Ray, I don't have much experience with this, but in my cyanotyping I invariably get better results with high contrast negatives as long as the contrast isn't extreme. For the extreme contrast negatives, I have been getting good results by grossly overexposing the cyanotype, then either bleaching it with a dunk in a weak alkali (I use household ammonia in water), or brushing the weak alkali over the areas that are too dark using a watercolor brush.
If the of the negative does not match the process, and some kind of contrast alteration is not used, the print will be either too flat or too contrasty. Bleaching back works, but a proper negative works better and more consistently.
Silver prints poorly made also can be of poor tonality, flat or harsh. Try to find some alt prints made by those who know what they are doing (the real thing -- not on a computer screen or in a book). Because alt printing has so many variables left up to the artist (as opposed to the relatively straight-forward off-the-shelf silver gelatin process) it takes one a while to control all the variables to produce good work.
Many experienced silver printers dabble in alt printing, then get turned off by their sub-standard results...forgetting that their first negatives and silver prints were probably not all that hot either.
Perhaps someone in NSW can point you in a direction of where to find some quality alt prints to see.
Platinum prints neither have the same dmax, nor are their whites so bright as in gelsilver. So if you don't get right, they look flat (as do, in my opinion, quite some historical pt prints, as I recall from a visit in the national portrait gallery in London). However, they excell in the range of tones in between, they are, as other siderotypes (metal salt prints), also cyanotypes, able to produce prints prints from which the light seems to emanate, with what many people associate with the quality of a drawing, soft and beautiful.
In my view, the contrasty qualities of traditional silverprints many people look for are the result that historically viewers got used to their reduced tonalities.
You may try to develop in weak acetic or citric acid. Even put 40% citric acid in the coating solution (start with 1 drop 40% citric acid per 10 drops of coating solution) to get a low contrast emulsion with Cyanotypes. The DR required for my New Cyanotypes is log 2.4 which is on par with Vandyke, Albumen or Salt Prints...

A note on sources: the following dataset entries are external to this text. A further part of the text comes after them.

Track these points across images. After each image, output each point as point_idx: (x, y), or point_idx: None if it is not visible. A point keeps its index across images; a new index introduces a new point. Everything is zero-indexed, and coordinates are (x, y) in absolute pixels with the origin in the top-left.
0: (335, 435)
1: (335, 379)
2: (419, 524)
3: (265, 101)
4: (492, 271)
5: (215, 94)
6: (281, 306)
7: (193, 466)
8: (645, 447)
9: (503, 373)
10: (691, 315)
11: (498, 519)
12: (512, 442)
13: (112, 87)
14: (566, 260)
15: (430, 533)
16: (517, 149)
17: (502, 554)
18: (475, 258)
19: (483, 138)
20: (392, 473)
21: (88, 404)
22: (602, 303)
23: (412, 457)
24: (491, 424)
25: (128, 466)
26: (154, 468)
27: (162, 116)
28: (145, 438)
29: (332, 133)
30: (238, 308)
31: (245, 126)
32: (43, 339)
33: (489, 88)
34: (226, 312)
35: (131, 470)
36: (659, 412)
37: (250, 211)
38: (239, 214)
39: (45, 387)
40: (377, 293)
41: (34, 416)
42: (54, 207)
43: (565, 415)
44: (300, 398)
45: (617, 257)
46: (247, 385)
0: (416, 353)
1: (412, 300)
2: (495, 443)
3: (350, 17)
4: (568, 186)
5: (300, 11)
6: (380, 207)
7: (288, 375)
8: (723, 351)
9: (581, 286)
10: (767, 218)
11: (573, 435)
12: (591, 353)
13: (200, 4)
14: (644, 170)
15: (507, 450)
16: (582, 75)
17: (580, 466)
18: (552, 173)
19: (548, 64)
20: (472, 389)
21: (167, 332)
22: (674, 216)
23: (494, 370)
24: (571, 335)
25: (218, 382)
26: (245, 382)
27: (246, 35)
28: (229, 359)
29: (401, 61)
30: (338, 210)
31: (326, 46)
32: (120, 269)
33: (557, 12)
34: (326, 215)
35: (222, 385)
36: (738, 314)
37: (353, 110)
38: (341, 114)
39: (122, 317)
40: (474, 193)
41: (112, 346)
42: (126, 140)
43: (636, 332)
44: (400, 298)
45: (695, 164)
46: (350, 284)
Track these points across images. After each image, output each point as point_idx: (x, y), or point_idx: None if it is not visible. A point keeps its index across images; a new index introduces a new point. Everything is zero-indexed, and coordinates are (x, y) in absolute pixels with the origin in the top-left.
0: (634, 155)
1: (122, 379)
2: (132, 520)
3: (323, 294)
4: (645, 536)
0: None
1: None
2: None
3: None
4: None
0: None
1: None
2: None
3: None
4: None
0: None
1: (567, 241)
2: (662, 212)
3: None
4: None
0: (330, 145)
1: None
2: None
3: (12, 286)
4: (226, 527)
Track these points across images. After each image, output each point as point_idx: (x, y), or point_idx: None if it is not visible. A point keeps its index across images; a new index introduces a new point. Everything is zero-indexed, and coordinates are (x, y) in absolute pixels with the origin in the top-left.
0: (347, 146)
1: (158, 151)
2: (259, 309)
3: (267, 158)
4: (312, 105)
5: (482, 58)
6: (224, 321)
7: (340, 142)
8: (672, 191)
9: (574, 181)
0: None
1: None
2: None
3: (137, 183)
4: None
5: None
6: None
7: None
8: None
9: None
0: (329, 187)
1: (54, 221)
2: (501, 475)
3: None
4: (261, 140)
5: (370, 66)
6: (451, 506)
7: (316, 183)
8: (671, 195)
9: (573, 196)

Ray, I don't have much experience with this, but in my cyanotyping I invariably get better results with high contrast negatives as long as the contrast isn't extreme. For the extreme contrast negatives, I have been getting good results by grossly overexposing the cyanotype, then either bleaching it with a dunk in a weak alkali (I use household ammonia in water), or brushing the weak alkali over the areas that are too dark using a watercolor brush.